- **Document segment**:
──────
By morning, Augustine is himself again, but Jane knows something is deeply wrong at Lindridge Hall, and with the man she has so hastily bound herself to.

As someone who enjoys Gothic Mystery/Horror and Victorian literature in and of itself, one of this novel’s strong points is nailing the conventions of the time period while including modern elements that those of the 1800s couldn’t include. This isn’t to say that the novel is anachronistic, but more realistic while not being too modern. The balance was well struck.


The story starts strong with a lot of nods to the classics, flounders a little bit in the second quarter (it feels too much like a Rebecca copy for a few chapters), but really picks up at about 55% when it goes in a different direction entirely.


The horror elements are excellent. It's very haunting and creeps you out well after you finish reading. If you want to be on the edge of your seat, this one is far scarier than Mexican Gothic (by Sylvia Moreno Garcia). Yet, unlike Mexican Gothic which excelled at description and setting, I had trouble visualizing the home in Jane Lawrence. I was unsure where the cellar was located in relation to the rest of the house and how big the house actually was. I couldn’t get a clear layout in my mind, so certain aspects of the finale were confusing to me. And while I thought the alternate timeline was an interesting setting, I wasn’t really sure what it contributed to the plot. Jane could easily have been an orphan of any of the numerous skirmishes of the real time period (or even the result of a colonial dispute) and it wouldn’t have changed the story.
──────
Please transcribe the full review of the Gothic novel word for word. The data is separate material and has nothing to do with the review.

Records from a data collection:
──────
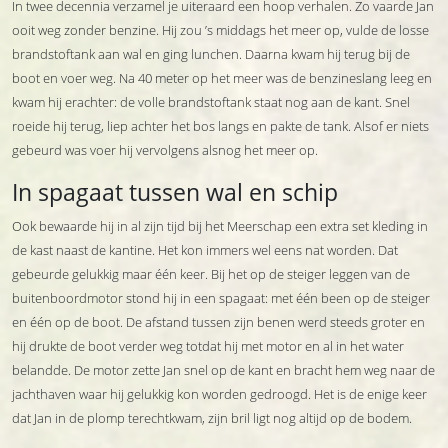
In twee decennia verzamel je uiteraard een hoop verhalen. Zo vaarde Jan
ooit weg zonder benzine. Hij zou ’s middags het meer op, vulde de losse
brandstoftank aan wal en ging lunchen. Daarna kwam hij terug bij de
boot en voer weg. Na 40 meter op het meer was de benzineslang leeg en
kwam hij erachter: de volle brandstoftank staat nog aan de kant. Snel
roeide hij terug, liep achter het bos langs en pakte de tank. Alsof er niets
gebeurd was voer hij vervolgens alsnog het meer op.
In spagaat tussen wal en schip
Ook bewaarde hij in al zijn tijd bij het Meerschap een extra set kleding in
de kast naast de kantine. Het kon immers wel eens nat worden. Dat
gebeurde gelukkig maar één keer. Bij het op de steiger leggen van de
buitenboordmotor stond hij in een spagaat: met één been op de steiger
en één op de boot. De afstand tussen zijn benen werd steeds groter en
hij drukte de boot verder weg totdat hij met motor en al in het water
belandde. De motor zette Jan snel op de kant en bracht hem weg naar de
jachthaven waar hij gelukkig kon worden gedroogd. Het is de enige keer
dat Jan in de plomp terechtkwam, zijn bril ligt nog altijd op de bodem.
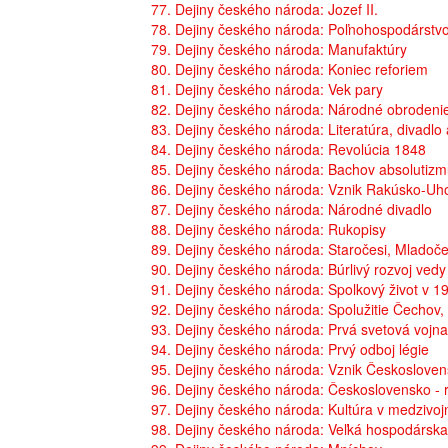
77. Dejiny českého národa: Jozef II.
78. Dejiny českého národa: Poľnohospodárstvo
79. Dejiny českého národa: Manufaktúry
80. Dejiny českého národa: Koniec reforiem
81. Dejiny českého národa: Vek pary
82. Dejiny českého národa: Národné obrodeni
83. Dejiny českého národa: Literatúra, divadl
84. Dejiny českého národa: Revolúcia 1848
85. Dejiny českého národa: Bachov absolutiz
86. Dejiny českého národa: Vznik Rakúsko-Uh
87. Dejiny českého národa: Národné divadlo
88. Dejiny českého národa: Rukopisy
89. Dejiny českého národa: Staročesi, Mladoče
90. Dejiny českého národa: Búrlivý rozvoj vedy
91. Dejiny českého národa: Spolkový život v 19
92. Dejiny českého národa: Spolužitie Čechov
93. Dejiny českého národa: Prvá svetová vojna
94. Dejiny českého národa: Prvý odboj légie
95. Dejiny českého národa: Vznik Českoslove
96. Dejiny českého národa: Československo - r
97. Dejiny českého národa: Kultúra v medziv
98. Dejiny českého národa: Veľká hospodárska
──────
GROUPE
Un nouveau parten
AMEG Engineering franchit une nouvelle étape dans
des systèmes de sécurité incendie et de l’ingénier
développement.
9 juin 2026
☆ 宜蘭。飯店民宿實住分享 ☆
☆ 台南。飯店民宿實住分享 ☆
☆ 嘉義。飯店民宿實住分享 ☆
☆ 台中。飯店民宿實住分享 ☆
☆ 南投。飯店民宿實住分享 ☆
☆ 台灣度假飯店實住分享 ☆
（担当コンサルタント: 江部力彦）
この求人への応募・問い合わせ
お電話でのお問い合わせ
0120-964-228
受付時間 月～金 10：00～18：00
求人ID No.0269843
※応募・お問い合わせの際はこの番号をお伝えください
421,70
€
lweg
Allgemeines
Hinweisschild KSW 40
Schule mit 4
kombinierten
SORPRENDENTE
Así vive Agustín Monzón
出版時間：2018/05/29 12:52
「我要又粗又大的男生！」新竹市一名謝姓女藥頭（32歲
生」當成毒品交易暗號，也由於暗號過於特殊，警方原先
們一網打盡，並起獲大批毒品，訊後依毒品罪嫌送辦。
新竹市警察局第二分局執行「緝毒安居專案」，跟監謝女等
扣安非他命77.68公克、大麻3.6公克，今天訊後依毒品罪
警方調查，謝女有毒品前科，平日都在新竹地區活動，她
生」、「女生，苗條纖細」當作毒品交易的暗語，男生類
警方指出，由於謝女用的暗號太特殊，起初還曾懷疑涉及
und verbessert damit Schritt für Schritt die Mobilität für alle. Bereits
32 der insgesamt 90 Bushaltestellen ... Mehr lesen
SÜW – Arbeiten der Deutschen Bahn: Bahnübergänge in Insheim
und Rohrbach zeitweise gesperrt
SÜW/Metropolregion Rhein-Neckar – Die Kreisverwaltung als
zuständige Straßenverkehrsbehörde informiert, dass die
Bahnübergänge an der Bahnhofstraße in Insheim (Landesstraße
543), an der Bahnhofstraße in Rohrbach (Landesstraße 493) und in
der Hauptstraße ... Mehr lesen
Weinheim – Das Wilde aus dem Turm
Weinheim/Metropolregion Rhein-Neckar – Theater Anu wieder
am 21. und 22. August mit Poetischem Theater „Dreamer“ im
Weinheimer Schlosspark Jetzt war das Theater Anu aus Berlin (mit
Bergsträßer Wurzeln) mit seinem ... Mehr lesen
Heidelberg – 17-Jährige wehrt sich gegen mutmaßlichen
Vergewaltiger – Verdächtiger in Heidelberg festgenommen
──────
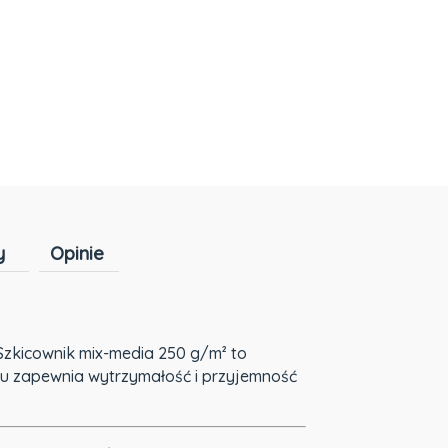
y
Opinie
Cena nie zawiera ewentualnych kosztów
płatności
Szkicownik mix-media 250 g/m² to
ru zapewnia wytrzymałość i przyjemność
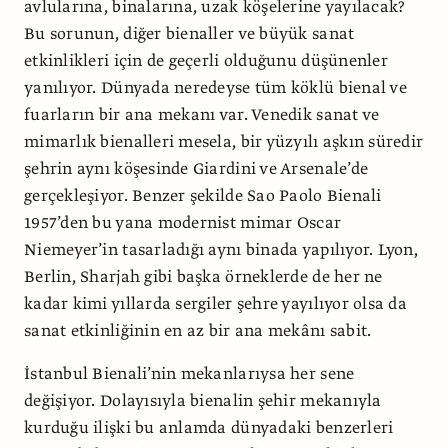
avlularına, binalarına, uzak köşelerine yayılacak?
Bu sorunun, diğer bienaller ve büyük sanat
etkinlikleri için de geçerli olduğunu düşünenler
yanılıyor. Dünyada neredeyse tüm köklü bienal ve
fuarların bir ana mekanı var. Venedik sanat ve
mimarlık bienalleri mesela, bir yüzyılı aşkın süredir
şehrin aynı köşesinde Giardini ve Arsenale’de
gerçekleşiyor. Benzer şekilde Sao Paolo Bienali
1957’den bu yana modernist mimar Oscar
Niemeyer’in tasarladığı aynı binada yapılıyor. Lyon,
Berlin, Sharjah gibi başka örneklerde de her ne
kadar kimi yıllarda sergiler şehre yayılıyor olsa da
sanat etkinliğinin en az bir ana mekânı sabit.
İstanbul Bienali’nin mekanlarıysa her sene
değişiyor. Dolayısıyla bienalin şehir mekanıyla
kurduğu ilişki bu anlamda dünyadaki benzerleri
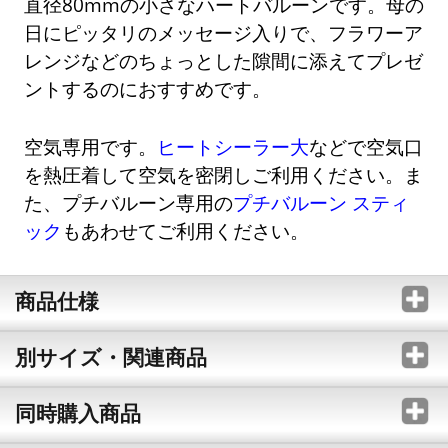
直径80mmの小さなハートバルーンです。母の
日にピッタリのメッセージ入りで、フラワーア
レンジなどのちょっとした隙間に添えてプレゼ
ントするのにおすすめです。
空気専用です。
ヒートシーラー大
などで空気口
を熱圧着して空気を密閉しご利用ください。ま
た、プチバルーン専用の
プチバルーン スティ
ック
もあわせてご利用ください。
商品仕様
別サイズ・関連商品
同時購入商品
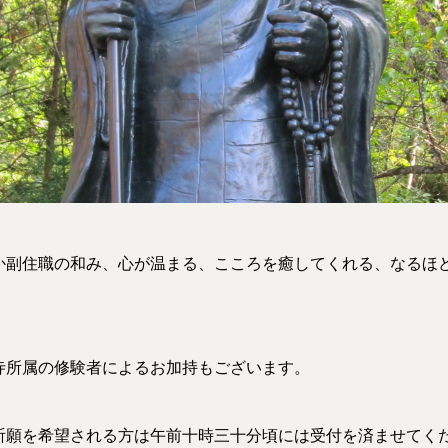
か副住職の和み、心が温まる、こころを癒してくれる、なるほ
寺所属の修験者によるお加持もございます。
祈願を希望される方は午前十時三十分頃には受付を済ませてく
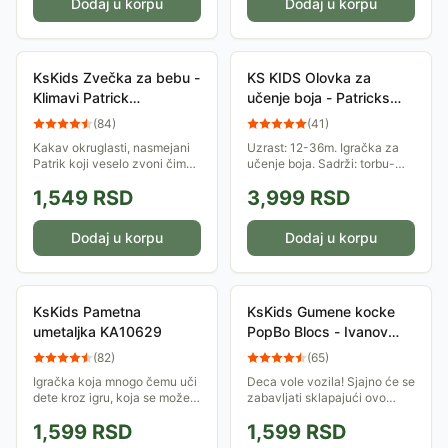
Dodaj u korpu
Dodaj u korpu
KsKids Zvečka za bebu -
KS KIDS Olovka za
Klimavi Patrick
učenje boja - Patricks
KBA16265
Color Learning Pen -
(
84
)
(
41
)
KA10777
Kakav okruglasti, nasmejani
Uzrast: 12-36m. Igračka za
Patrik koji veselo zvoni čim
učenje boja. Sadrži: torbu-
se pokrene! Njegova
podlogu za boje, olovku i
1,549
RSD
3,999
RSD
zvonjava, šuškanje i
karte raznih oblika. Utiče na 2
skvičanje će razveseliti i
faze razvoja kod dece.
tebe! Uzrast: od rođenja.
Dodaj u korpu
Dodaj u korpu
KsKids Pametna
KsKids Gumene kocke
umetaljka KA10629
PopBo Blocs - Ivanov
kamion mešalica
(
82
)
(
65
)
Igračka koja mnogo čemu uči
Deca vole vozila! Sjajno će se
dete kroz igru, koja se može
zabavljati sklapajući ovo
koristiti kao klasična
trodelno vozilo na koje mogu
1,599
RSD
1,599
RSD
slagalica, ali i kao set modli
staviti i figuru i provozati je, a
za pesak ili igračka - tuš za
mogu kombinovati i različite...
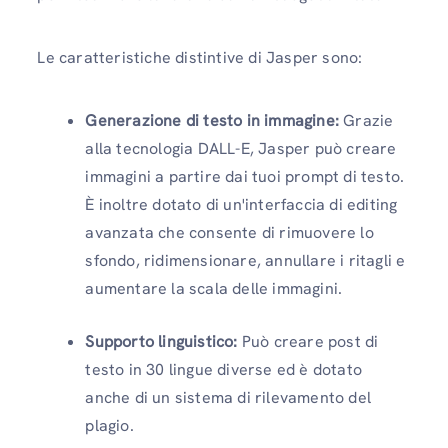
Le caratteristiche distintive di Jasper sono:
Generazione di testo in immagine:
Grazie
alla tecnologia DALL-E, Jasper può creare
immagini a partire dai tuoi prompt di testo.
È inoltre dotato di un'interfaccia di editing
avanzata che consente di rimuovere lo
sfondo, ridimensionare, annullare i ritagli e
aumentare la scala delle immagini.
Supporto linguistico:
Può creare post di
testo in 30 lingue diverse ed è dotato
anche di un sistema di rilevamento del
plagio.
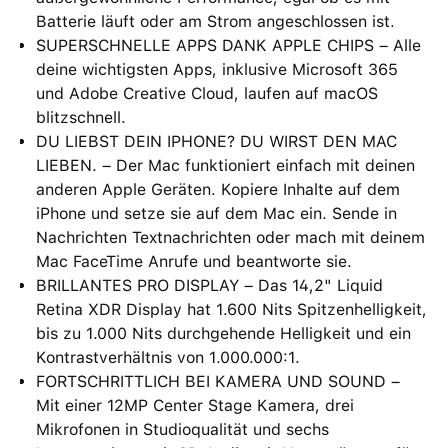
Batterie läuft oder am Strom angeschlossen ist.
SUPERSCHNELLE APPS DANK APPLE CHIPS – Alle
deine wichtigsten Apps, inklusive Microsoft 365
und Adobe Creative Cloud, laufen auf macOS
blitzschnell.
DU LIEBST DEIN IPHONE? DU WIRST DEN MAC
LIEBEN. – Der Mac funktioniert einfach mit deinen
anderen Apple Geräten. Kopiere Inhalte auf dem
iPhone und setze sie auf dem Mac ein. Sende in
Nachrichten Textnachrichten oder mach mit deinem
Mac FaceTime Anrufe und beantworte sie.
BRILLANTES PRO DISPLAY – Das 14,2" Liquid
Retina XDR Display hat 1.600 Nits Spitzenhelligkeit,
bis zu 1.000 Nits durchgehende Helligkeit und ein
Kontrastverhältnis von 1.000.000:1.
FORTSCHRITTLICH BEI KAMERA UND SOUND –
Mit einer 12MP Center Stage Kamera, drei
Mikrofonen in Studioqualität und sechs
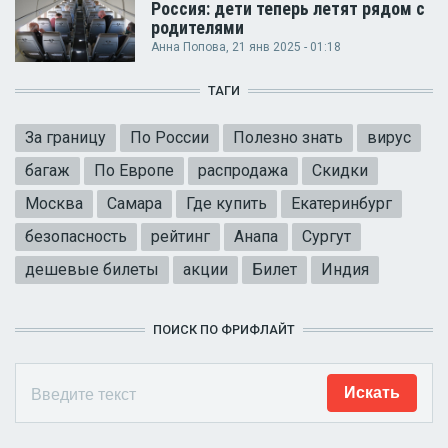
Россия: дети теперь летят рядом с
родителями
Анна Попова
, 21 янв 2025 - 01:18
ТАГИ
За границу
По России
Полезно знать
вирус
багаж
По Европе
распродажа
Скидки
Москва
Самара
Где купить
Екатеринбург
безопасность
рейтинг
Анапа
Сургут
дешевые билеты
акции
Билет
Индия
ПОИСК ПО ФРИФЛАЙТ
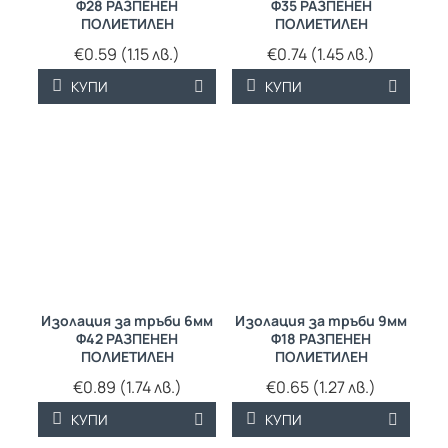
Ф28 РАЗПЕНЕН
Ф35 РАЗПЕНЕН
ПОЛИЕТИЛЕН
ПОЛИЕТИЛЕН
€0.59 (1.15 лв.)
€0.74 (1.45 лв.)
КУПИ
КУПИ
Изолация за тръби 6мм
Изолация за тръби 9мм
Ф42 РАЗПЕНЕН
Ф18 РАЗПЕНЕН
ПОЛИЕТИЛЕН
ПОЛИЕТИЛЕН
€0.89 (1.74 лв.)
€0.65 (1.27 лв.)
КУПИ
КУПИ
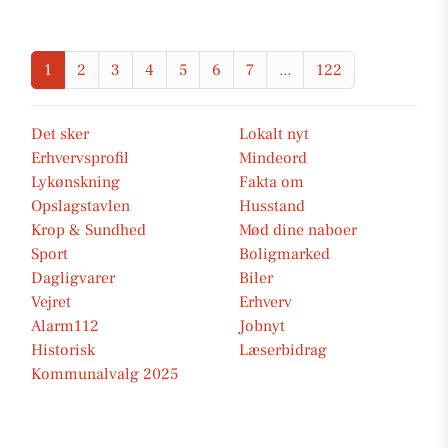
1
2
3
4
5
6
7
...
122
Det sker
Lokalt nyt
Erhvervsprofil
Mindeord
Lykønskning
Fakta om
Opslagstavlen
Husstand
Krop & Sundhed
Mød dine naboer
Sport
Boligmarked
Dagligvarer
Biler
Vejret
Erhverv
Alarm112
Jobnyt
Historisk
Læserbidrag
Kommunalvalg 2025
──────
- **Answer below**:
By morning, Augustine is himself again, but Jane knows something is deeply wrong at Lindridge Hall, and with the man she has so hastily bound herself to.

As someone who enjoys Gothic Mystery/Horror and Victorian literature in and of itself, one of this novel’s strong points is nailing the conventions of the time period while including modern elements that those of the 1800s couldn’t include. This isn’t to say that the novel is anachronistic, but more realistic while not being too modern. The balance was well struck.


The story starts strong with a lot of nods to the classics, flounders a little bit in the second quarter (it feels too much like a Rebecca copy for a few chapters), but really picks up at about 55% when it goes in a different direction entirely.


The horror elements are excellent. It's very haunting and creeps you out well after you finish reading. If you want to be on the edge of your seat, this one is far scarier than Mexican Gothic (by Sylvia Moreno Garcia). Yet, unlike Mexican Gothic which excelled at description and setting, I had trouble visualizing the home in Jane Lawrence. I was unsure where the cellar was located in relation to the rest of the house and how big the house actually was. I couldn’t get a clear layout in my mind, so certain aspects of the finale were confusing to me. And while I thought the alternate timeline was an interesting setting, I wasn’t really sure what it contributed to the plot. Jane could easily have been an orphan of any of the numerous skirmishes of the real time period (or even the result of a colonial dispute) and it wouldn’t have changed the story.